The next evening we were close to Loreto. In the dim light of dusk, the basilica became visible on its mount, though still a number of miles away. We prayed the rosary and shared some milk and biscuits someone gave us as we tramped along the highway. When we entered the town of Loreto, it had become  dark. The religious communities that ran the hotels with all their “amenities” could not allow two penniless pilgrims to sleep for free. A nun admitted their hotel was a four-star hotel. That night we did what failed mendicants like us did: we slept in a park on benches. I tied a plastic bag around my feet and another one with breathing holes around my head for protection from the bugs and breeze. Depleted, and a bit dejected at the inglorious finale to our journey, I experienced a deep feeling of impoverishment. At journey’s end, there had been no room in the inn. What would happen now?

When morning came, the birds began to chirp and the roosters in the valleys began to crow, I got up from the bench, and hiked up to the shrine of Our Lady of Loreto. 
 
I walked into the basilica, and up to the marble-enclosed holy house. On the inside, you could see the ancient stones of Mary's home. I saw words inscribed in Latin: "Hic verbum caro factum est" (Here, the Word because flesh). Being within the space where Gabriel had appeared to Mary struck me profoundly. I sat down and prayed. I remembered that Mary had been empty and poor. Even after her marriage to Joseph, they were homeless for a time. They had to flee to a foreign land. My own week of temporary poverty was nothing compared to theirs. And theirs was nothing compared to God’s, who had emptied himself and became man.

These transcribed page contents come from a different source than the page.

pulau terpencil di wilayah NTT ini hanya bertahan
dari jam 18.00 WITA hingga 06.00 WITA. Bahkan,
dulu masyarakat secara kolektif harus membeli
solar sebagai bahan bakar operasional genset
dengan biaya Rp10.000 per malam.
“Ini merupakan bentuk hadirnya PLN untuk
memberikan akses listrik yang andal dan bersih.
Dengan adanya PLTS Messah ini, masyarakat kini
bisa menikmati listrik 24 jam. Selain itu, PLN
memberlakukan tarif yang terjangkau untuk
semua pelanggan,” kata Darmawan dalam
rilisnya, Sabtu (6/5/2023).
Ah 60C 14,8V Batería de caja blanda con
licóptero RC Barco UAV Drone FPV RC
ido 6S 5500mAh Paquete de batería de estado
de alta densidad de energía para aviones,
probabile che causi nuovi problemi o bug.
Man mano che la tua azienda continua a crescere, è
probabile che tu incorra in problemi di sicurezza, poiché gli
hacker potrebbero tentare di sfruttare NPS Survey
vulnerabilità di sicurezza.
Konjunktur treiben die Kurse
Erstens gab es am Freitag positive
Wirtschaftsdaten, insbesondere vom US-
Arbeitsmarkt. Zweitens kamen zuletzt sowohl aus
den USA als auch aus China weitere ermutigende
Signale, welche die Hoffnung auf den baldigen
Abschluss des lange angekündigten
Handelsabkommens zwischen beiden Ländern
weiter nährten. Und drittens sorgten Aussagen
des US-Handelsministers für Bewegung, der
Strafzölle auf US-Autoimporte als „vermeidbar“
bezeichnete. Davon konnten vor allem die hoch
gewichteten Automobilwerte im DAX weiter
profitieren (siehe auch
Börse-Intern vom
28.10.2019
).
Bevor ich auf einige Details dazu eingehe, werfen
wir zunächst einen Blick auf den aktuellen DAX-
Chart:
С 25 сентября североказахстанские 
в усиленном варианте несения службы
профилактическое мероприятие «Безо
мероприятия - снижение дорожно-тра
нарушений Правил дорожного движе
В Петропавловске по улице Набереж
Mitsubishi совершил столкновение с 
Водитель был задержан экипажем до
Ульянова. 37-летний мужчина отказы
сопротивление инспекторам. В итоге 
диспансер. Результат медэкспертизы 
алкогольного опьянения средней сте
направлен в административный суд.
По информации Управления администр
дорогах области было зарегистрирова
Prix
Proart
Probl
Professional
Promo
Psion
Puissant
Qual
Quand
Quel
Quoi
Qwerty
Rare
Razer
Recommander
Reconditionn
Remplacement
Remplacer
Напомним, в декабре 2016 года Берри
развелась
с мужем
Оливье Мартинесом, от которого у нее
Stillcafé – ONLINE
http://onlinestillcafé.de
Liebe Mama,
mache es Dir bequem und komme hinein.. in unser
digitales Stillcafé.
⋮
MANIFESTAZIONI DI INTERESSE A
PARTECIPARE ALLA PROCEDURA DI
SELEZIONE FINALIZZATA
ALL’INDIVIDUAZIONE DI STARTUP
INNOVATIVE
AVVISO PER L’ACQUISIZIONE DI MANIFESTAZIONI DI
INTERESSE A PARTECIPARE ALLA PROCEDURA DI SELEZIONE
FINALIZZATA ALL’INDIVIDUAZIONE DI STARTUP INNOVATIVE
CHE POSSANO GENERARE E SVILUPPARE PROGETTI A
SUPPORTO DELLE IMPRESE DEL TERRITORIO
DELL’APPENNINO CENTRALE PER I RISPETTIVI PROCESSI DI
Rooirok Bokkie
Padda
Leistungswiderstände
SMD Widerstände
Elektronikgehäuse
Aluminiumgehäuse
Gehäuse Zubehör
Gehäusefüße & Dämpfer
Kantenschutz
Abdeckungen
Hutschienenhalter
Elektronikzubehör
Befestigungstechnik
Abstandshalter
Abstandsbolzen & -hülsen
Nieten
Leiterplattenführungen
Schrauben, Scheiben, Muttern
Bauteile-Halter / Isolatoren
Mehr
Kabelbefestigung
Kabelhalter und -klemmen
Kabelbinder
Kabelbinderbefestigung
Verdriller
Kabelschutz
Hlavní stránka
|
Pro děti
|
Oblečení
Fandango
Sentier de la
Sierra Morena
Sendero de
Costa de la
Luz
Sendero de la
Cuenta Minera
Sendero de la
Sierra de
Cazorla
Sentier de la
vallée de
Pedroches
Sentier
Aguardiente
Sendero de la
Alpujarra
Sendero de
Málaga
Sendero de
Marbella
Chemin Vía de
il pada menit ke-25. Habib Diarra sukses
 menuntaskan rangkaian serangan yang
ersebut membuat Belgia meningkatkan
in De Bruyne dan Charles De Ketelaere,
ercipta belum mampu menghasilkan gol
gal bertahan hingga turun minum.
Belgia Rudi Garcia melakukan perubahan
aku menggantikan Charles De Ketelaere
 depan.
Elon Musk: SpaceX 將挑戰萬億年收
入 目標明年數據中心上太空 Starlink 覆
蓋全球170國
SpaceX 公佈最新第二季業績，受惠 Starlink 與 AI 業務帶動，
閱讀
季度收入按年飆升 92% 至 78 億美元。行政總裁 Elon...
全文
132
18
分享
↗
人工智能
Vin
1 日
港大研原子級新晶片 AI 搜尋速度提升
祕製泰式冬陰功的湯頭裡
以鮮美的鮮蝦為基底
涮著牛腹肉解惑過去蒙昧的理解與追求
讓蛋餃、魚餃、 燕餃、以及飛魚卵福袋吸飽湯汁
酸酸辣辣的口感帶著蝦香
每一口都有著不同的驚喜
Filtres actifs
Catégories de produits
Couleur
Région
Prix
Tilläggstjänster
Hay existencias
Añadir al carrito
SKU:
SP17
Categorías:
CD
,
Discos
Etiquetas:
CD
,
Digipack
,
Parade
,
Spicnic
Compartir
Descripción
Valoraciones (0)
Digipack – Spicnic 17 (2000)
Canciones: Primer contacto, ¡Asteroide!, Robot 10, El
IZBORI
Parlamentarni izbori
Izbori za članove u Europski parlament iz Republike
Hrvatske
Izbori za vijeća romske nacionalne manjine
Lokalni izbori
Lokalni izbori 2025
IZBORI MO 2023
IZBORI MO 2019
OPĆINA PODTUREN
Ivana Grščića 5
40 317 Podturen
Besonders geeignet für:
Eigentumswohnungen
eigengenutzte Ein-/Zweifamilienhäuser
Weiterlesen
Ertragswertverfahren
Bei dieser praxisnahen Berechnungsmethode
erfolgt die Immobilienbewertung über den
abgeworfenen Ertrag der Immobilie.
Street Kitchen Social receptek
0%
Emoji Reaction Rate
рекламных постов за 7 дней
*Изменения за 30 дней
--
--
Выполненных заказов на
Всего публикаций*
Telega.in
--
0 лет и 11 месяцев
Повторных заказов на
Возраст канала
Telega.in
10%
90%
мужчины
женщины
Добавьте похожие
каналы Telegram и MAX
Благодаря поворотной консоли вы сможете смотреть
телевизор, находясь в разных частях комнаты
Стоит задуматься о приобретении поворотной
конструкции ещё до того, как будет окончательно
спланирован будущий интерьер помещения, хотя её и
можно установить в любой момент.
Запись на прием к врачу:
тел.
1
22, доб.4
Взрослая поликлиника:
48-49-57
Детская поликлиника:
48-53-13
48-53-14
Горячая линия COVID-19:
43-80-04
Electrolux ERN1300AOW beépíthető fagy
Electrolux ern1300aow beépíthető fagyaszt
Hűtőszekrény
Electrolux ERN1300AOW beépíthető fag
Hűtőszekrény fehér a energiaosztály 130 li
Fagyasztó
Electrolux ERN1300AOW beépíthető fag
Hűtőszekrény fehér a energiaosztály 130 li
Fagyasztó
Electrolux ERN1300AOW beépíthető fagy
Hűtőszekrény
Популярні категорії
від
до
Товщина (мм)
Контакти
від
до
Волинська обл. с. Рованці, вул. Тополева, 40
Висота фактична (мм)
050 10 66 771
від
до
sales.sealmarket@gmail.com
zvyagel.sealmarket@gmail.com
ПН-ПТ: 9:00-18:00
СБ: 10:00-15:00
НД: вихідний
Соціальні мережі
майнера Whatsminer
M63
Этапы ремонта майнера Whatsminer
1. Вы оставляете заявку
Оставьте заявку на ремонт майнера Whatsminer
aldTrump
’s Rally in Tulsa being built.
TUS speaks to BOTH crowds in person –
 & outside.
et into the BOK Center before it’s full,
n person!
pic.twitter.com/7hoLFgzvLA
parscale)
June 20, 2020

Yet Mary, by this self-emptying, had set in motion the reversal of the curse of sin, by listening to the word of God and following it, the "new Eve". Her poverty was linked to her trusting dependence on a provident God.
 
On our last day in Loreto, I was spiritually full but, I must admit, hungry (again), and really needed to sleep on a bed. We knocked on one door to ask for help, and a priest answered it. I told him our story that we were pilgrims to Loreto but had no money for a place to sleep. I’ll never forget that priest. He dug his hands into his pocket and gave me some of his own money for food. Then he said come with me, and we jumped into his car and he brought us to his parish hall, gave me a key and showed us a place where we could sleep. That night, sleep never felt so good.
 
At the shrine in Loreto there was a list of saints who had visited there, going back hundreds of years. It included favourites like St. Therese of Lisieux and St. Maximillian Kolbe. There was also a gallery of art exclusively of scenes of the Annunciation. But I will mainly remember the Shrine to Our Lady of Loreto as the place where I learned to trust in God.
 
“For the almighty has done great things for me, and holy is his name.”

- J.O.

 
Two years later I was a Jesuit novice. In the novitiates of the Society of Jesus novices make an "Ignatian pilgrimage" for one month's duration.  My week-long pilgrimage in Italy had so prepared me by hard consolation, that the longer one in Canada was, by God’s mercy, smooth and blessed. St. Ignatius praised pilgrimages as practices that conduce to God powerfully, and the increase of our faith, hope and love.

My travelling companion on the pilgrimage to Loreto is now a Benedictine monk at an abbey in England.

In 2019 Pope Francis added Our Lady of Loreto to the liturgical calendar of the Catholic Church. It is celebrated on December 10.